## THE TASK
Each line of the material holding the word "Collection" must be identified and copied.

## DATA FOR THIS TASK

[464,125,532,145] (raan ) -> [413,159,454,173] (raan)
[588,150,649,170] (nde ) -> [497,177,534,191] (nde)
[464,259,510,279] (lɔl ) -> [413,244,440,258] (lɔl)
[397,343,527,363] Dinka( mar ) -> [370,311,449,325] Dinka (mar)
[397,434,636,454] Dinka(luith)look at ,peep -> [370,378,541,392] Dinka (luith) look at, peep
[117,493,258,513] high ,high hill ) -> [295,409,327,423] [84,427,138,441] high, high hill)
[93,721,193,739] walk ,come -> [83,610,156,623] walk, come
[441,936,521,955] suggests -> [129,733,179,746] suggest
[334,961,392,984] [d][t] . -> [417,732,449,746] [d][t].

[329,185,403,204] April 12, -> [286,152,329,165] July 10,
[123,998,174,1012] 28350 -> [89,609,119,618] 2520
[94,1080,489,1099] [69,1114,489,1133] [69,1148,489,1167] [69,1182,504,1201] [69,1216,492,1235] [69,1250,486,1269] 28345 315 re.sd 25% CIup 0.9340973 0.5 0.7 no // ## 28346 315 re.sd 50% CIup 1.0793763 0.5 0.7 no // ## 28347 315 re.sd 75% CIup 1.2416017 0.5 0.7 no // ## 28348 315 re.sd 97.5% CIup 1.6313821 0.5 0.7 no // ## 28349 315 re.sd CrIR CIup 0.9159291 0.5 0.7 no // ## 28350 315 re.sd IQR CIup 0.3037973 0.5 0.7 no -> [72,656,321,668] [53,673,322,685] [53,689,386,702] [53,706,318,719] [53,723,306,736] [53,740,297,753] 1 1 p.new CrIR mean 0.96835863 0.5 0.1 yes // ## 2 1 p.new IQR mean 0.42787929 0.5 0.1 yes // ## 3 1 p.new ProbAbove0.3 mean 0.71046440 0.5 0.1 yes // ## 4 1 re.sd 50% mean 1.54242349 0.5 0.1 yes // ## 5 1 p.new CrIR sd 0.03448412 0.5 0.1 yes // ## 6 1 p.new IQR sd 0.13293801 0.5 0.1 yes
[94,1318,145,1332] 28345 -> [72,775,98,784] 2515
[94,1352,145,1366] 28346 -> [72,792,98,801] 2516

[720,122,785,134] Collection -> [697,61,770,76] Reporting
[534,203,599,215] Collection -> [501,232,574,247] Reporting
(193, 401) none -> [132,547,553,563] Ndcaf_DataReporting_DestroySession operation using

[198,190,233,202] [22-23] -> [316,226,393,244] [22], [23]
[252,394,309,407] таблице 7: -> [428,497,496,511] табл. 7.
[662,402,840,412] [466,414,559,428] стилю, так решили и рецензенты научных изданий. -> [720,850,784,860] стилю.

## YOUR RESPONSE
[720,122,785,134] Collection -> [697,61,770,76] Reporting
[534,203,599,215] Collection -> [501,232,574,247] Reporting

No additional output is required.